In the quest for a wine you can love, it's too easy to latch onto a little wine knowledge like a safe date. Because wine shops confuse, customers go for what they know. When I was selling wine, I enjoyed making new connections for people, and took it as a challenge.
Check out Voracious, our food blog, as Maggie Dutton gives our food editor a lesson in wine geekery.
Take Sancerre, the epitome of sauvignon blanc and a name many casual wine drinkers know. Located in the middle of France, on the Loire River, the Sancerre region produces wines famous for their intense acidity and for soft grapefruit/citrus flavors that stop short of fruitiness. The soil lends a mineral quality to the wines that is best described as the smell before a thunderstorm. Sancerre whites always remind me of an icy Hitchcock blonde. She's not a smiley, friendly girl. She's beautiful but austere, her pretty blond hair pulled back tightly and her curvy figure restrained in a charcoal gray suit—which makes her all the more fascinating.

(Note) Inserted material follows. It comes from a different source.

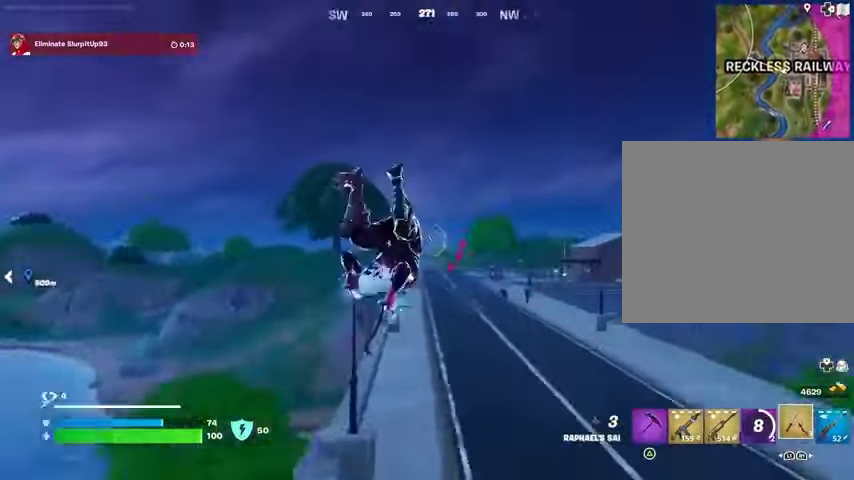
{"buttons": [], "left_stick": "up", "right_stick": "center", "events": [[67, "right_stick", "center"], [267, "R1", "down"], [367, "R1", "up"]]}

Sancerre makes quick friends with fresh spring produce like wild greens and fava beans. But when you're not ready to pony up for a date with this fine lady, there are plenty of other complicated starlets to enjoy. I'm not saying these wines are knockoffs of Sancerre, but they are cut from the same cloth, give a similar smack-on-the-cheek impression, and cost $9 to $17 on average, or $10 to $20 less than France's most famous sauvignon blanc.

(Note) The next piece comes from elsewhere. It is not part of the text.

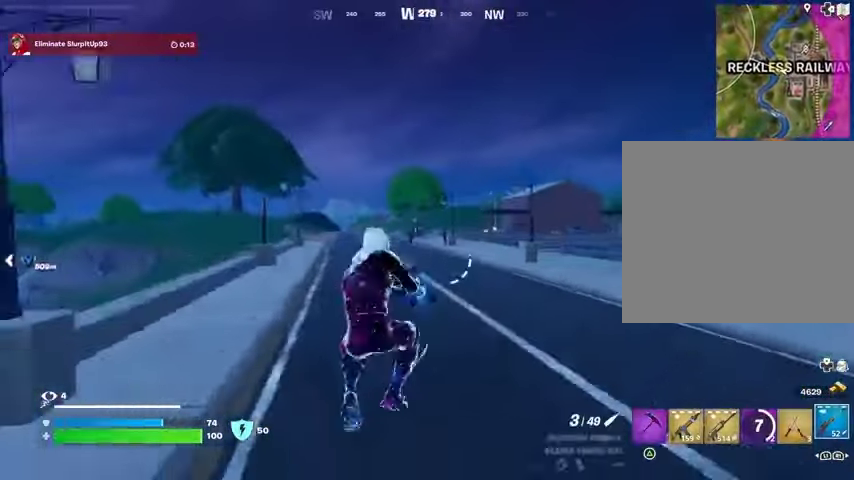
{"buttons": ["L2"], "left_stick": "up", "right_stick": "center", "events": [[133, "L2", "down"], [433, "right_stick", "up-right"], [500, "right_stick", "center"]]}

In a country where wine is all about place, it pays to know the girls next door. Quincy (pronounced can-see) and Ruilly (ruee-yee), both west of Sancerre, offer wines from sauvignon blanc with every bit of the citrus fruit and bracing character of the matinee idol, but perhaps dialed down a few notches in overall flavor and price. In southwestern France, the Gascony region produces very affordable whites from grapes normally meant for cognac. The wines are clean, dry, and as aromatic as wild flowers, with a hint of a mineral streak. Look for "Côtes de Gascogne" on the label; producer Domaine de Pouy is particularly reliable.

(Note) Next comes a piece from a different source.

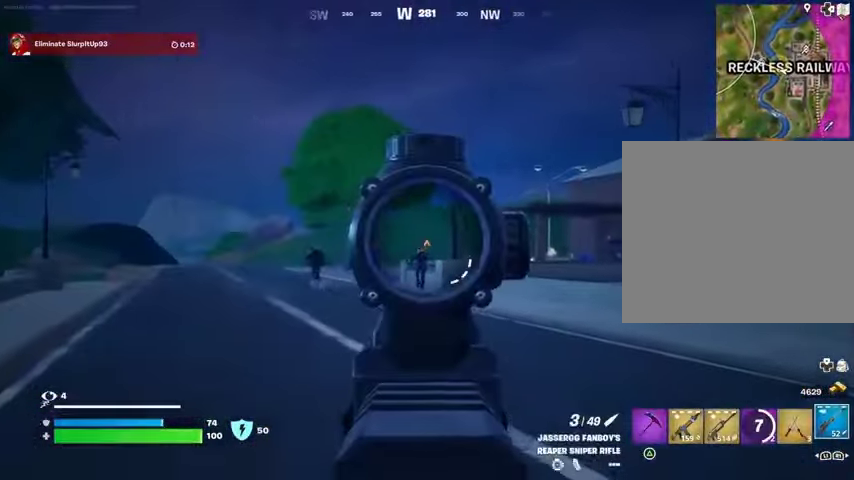
{"buttons": [], "left_stick": "up-right", "right_stick": "down-left", "events": [[200, "right_stick", "down-left"], [233, "left_stick", "up-left"], [267, "R2", "down"], [300, "L2", "up"], [300, "L3", "down"], [300, "right_stick", "center"], [367, "R2", "up"], [367, "left_stick", "up-right"], [367, "right_stick", "down-left"], [433, "L3", "up"]]}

France isn't the only place to find tart distractions. Head further south to Spain's Rueda region and try racy, exotically spiced wines from the verdejo grape (its name should be listed on the front label). Verdejo wines, like the one from Martinsancho, come off a little wild, with loads of pure lime zest and a subtle, herbaceous character. Another unlikely contender for the hearts of steely white wine lovers is the Clare Valley of south Australia. A dry riesling may seem out of place in a continent famous for macho syrahs, but that's exactly the specialty of wineries like Mitchell Wines, which manage to balance the grape's decadent flowery and mineral aromas with the bone-dry flavors of pear and citrus. Look for labels that display "Clare Valley" and "dry riesling" front and center. Add to that the sauvignon blanc of the Adelaide Hills (in particular, the one by Nepenthe, whose cool, refreshing character is all grassy and as light as honeydew), and Australia's reputation for monster reds seems misplaced.
Branch out for the names you know and ask the staff of your local wine shop for their current prickly favorites. Spring has sprung, so make like the birds and bees and play the field. These lovelies are just the antidote to your average white.